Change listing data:
════════════════
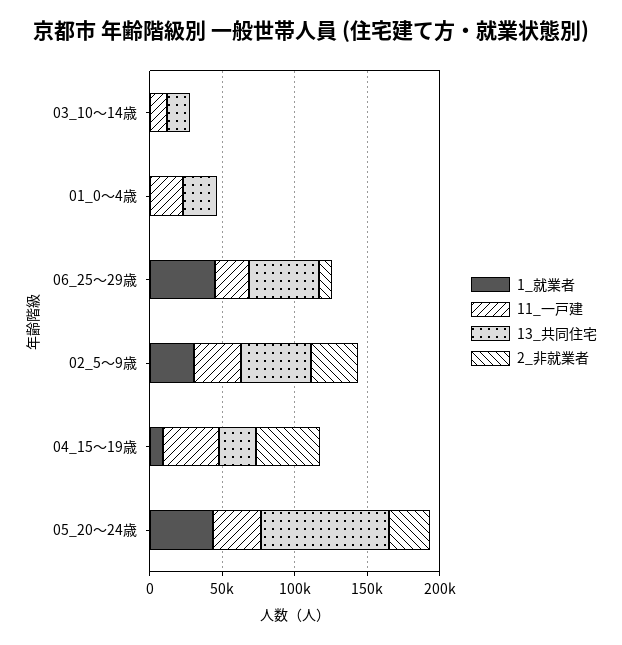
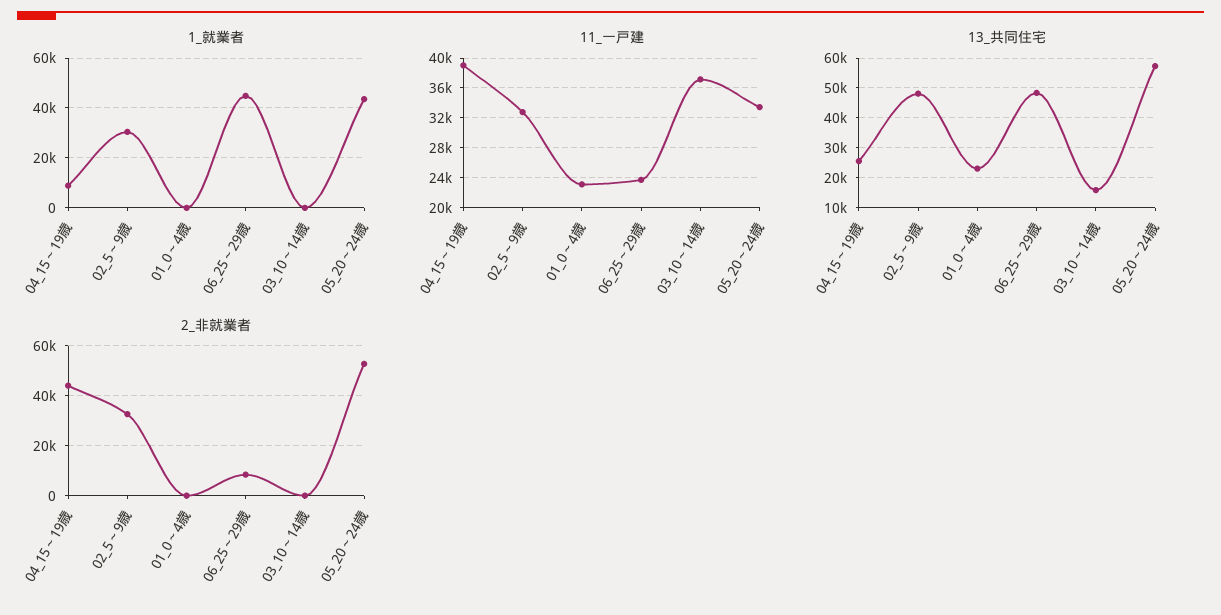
  {
    "1_就業者": {
      "03_10～14歳": 0,
      "01_0～4歳": 0,
      "06_25～29歳": 45000,
      "02_5～9歳": 30000,
      "04_15～19歳": 10000,
      "05_20～24歳": 42500
    },
    "11_一戸建": {
-     "03_10～14歳": 10000,
+     "03_10～14歳": 37000,
      "01_0～4歳": 23000,
      "06_25～29歳": 24000,
      "02_5～9歳": 33000,
      "04_15～19歳": 39000,
      "05_20～24歳": 33000
    },
    "13_共同住宅": {
      "03_10～14歳": 15000,
      "01_0～4歳": 22500,
      "06_25～29歳": 47500,
      "02_5～9歳": 47500,
      "04_15～19歳": 25000,
-     "05_20～24歳": 90000
+     "05_20～24歳": 57500
    },
    "2_非就業者": {
      "03_10～14歳": 0,
      "01_0～4歳": 0,
      "06_25～29歳": 7500,
      "02_5～9歳": 32500,
      "04_15～19歳": 45000,
-     "05_20～24歳": 30000
+     "05_20～24歳": 52500
    }
  }

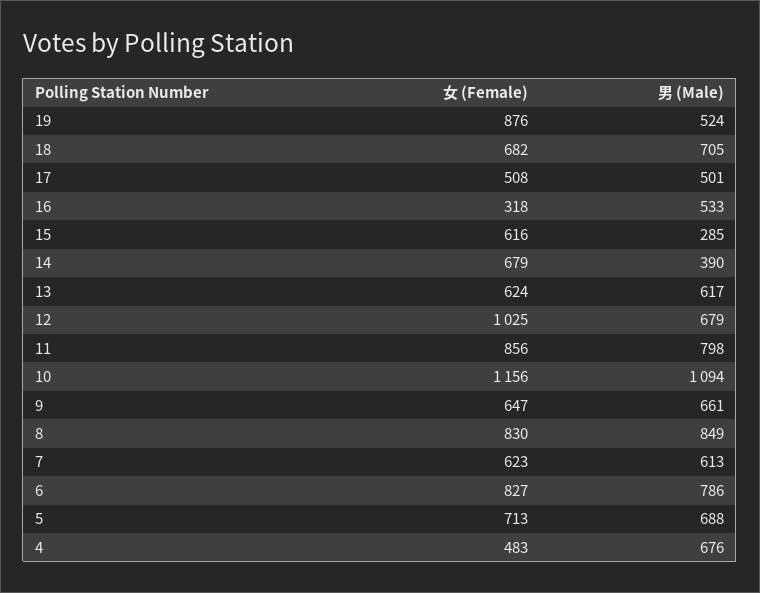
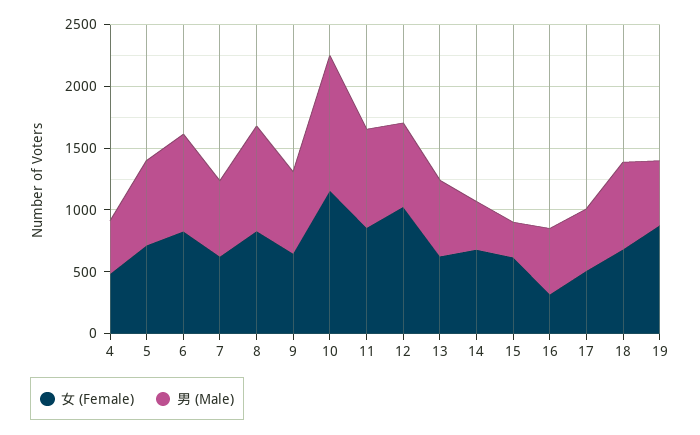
  {
    "女 (Female)": {
      "19": 876,
      "18": 682,
      "17": 508,
      "16": 318,
      "15": 616,
      "14": 679,
      "13": 624,
      "12": 1025,
      "11": 856,
      "10": 1156,
      "9": 647,
      "8": 830,
      "7": 623,
      "6": 827,
      "5": 713,
      "4": 483
    },
    "男 (Male)": {
      "19": 524,
      "18": 705,
      "17": 501,
      "16": 533,
      "15": 285,
      "14": 390,
      "13": 617,
      "12": 679,
      "11": 798,
      "10": 1094,
      "9": 661,
      "8": 849,
      "7": 613,
      "6": 786,
      "5": 688,
-     "4": 676
+     "4": 400
    }
  }

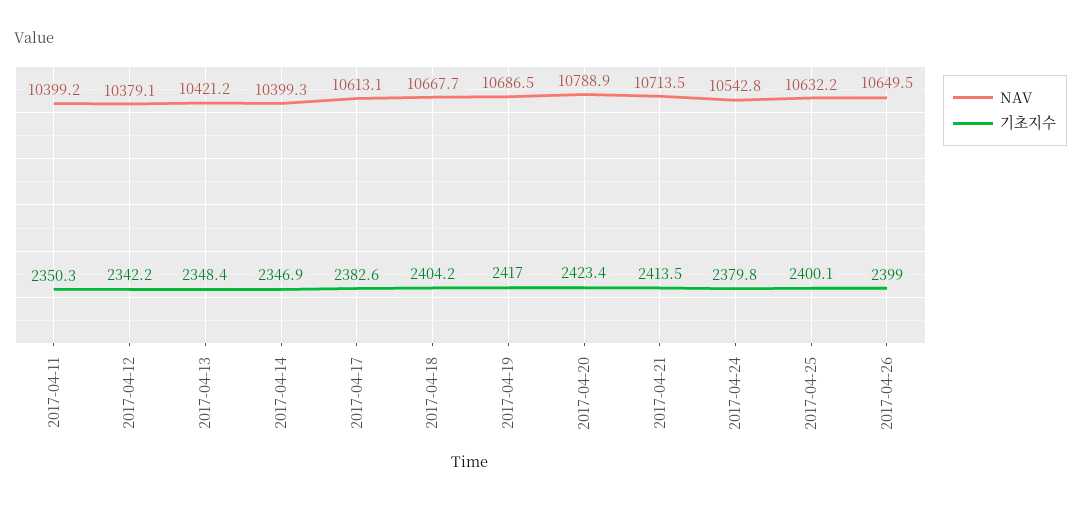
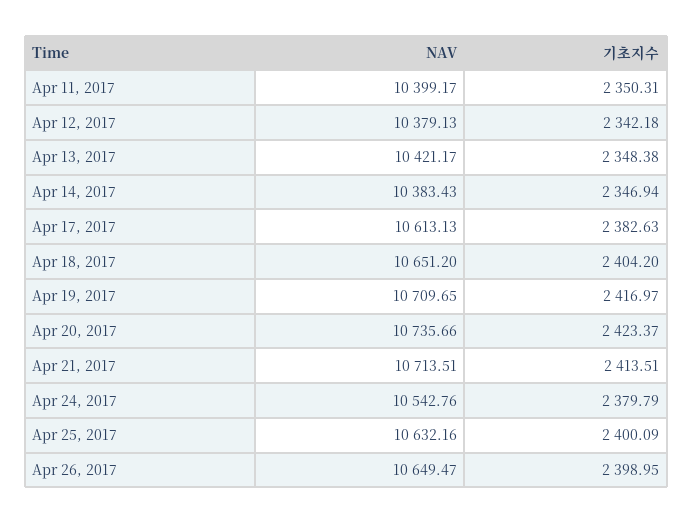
  {
    "NAV": {
      "2017-04-11": 10399.17,
      "2017-04-12": 10379.13,
      "2017-04-13": 10421.17,
-     "2017-04-14": 10399.3,
+     "2017-04-14": 10383.43,
      "2017-04-17": 10613.13,
-     "2017-04-18": 10667.7,
+     "2017-04-18": 10651.2,
-     "2017-04-19": 10686.5,
+     "2017-04-19": 10709.65,
-     "2017-04-20": 10788.9,
+     "2017-04-20": 10735.66,
      "2017-04-21": 10713.51,
      "2017-04-24": 10542.76,
      "2017-04-25": 10632.16,
      "2017-04-26": 10649.47
    },
    "기초지수": {
      "2017-04-11": 2350.31,
      "2017-04-12": 2342.18,
      "2017-04-13": 2348.38,
      "2017-04-14": 2346.94,
      "2017-04-17": 2382.63,
      "2017-04-18": 2404.2,
      "2017-04-19": 2416.97,
      "2017-04-20": 2423.37,
      "2017-04-21": 2413.51,
      "2017-04-24": 2379.79,
      "2017-04-25": 2400.09,
      "2017-04-26": 2398.95
    }
  }

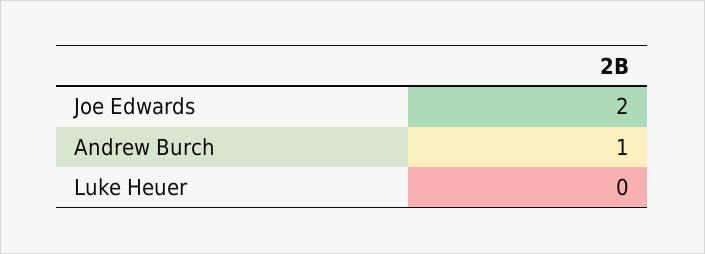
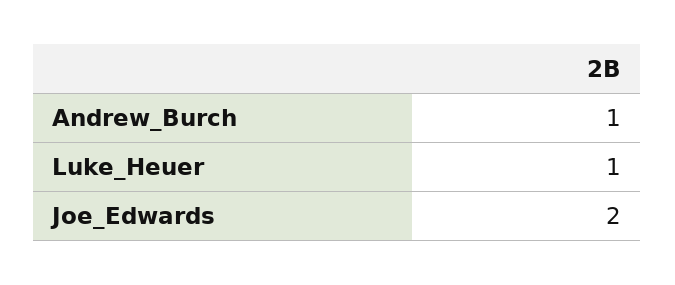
  {
    "Joe Edwards": 2,
    "Andrew Burch": 1,
-   "Luke Heuer": 0
+   "Luke Heuer": 1
  }

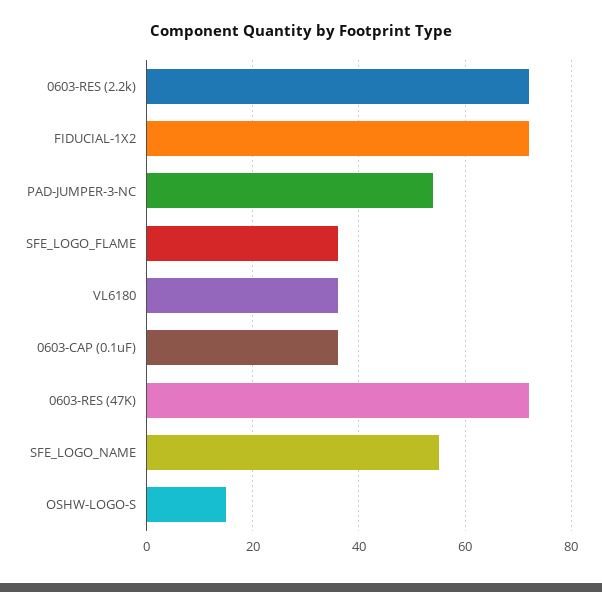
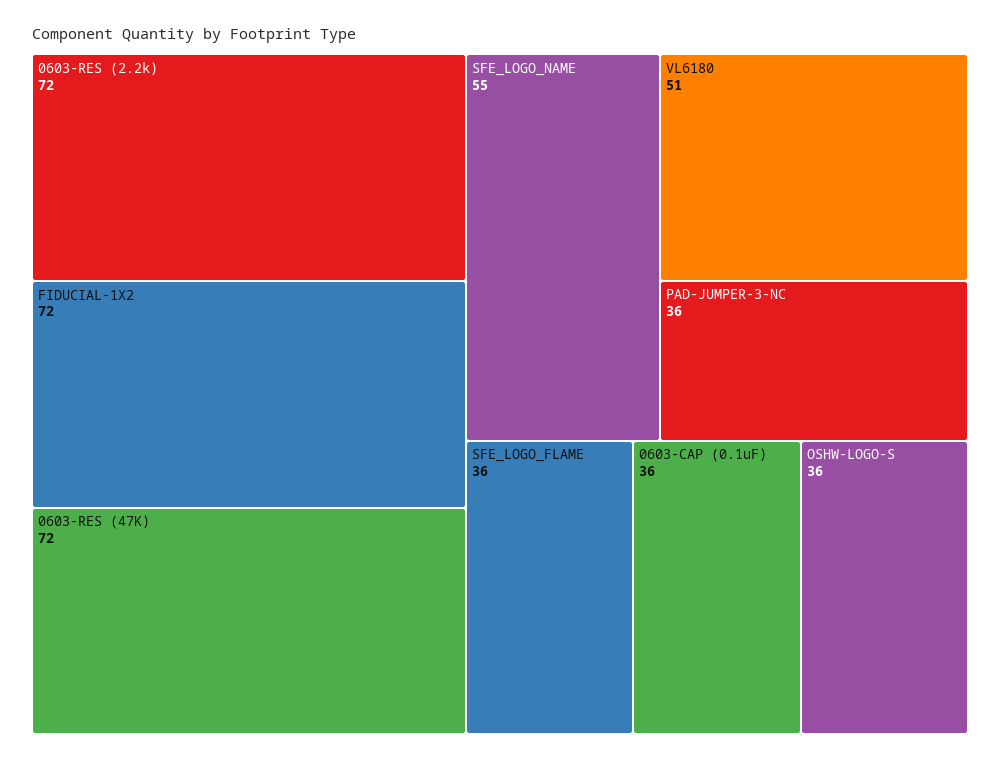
  {
    "0603-RES (2.2k)": 72,
    "FIDUCIAL-1X2": 72,
-   "PAD-JUMPER-3-NC": 55,
+   "PAD-JUMPER-3-NC": 36,
    "SFE_LOGO_FLAME": 36,
-   "VL6180": 35,
+   "VL6180": 51,
    "0603-CAP (0.1uF)": 36,
    "0603-RES (47K)": 72,
    "SFE_LOGO_NAME": 55,
-   "OSHW-LOGO-S": 15
+   "OSHW-LOGO-S": 36
  }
════════════════
Give back each entry exactly as it appears. Leave pictures out.

  {
    "1_就業者": {
      "03_10～14歳": 0,
      "01_0～4歳": 0,
      "06_25～29歳": 45000,
      "02_5～9歳": 30000,
      "04_15～19歳": 10000,
      "05_20～24歳": 42500
    },
    "11_一戸建": {
-     "03_10～14歳": 10000,
+     "03_10～14歳": 37000,
      "01_0～4歳": 23000,
      "06_25～29歳": 24000,
      "02_5～9歳": 33000,
      "04_15～19歳": 39000,
      "05_20～24歳": 33000
    },
    "13_共同住宅": {
      "03_10～14歳": 15000,
      "01_0～4歳": 22500,
      "06_25～29歳": 47500,
      "02_5～9歳": 47500,
      "04_15～19歳": 25000,
-     "05_20～24歳": 90000
+     "05_20～24歳": 57500
    },
    "2_非就業者": {
      "03_10～14歳": 0,
      "01_0～4歳": 0,
      "06_25～29歳": 7500,
      "02_5～9歳": 32500,
      "04_15～19歳": 45000,
-     "05_20～24歳": 30000
+     "05_20～24歳": 52500
    }
  }

  {
    "女 (Female)": {
      "19": 876,
      "18": 682,
      "17": 508,
      "16": 318,
      "15": 616,
      "14": 679,
      "13": 624,
      "12": 1025,
      "11": 856,
      "10": 1156,
      "9": 647,
      "8": 830,
      "7": 623,
      "6": 827,
      "5": 713,
      "4": 483
    },
    "男 (Male)": {
      "19": 524,
      "18": 705,
      "17": 501,
      "16": 533,
      "15": 285,
      "14": 390,
      "13": 617,
      "12": 679,
      "11": 798,
      "10": 1094,
      "9": 661,
      "8": 849,
      "7": 613,
      "6": 786,
      "5": 688,
-     "4": 676
+     "4": 400
    }
  }

  {
    "NAV": {
      "2017-04-11": 10399.17,
      "2017-04-12": 10379.13,
      "2017-04-13": 10421.17,
-     "2017-04-14": 10399.3,
+     "2017-04-14": 10383.43,
      "2017-04-17": 10613.13,
-     "2017-04-18": 10667.7,
+     "2017-04-18": 10651.2,
-     "2017-04-19": 10686.5,
+     "2017-04-19": 10709.65,
-     "2017-04-20": 10788.9,
+     "2017-04-20": 10735.66,
      "2017-04-21": 10713.51,
      "2017-04-24": 10542.76,
      "2017-04-25": 10632.16,
      "2017-04-26": 10649.47
    },
    "기초지수": {
      "2017-04-11": 2350.31,
      "2017-04-12": 2342.18,
      "2017-04-13": 2348.38,
      "2017-04-14": 2346.94,
      "2017-04-17": 2382.63,
      "2017-04-18": 2404.2,
      "2017-04-19": 2416.97,
      "2017-04-20": 2423.37,
      "2017-04-21": 2413.51,
      "2017-04-24": 2379.79,
      "2017-04-25": 2400.09,
      "2017-04-26": 2398.95
    }
  }

  {
    "Joe Edwards": 2,
    "Andrew Burch": 1,
-   "Luke Heuer": 0
+   "Luke Heuer": 1
  }

  {
    "0603-RES (2.2k)": 72,
    "FIDUCIAL-1X2": 72,
-   "PAD-JUMPER-3-NC": 55,
+   "PAD-JUMPER-3-NC": 36,
    "SFE_LOGO_FLAME": 36,
-   "VL6180": 35,
+   "VL6180": 51,
    "0603-CAP (0.1uF)": 36,
    "0603-RES (47K)": 72,
    "SFE_LOGO_NAME": 55,
-   "OSHW-LOGO-S": 15
+   "OSHW-LOGO-S": 36
  }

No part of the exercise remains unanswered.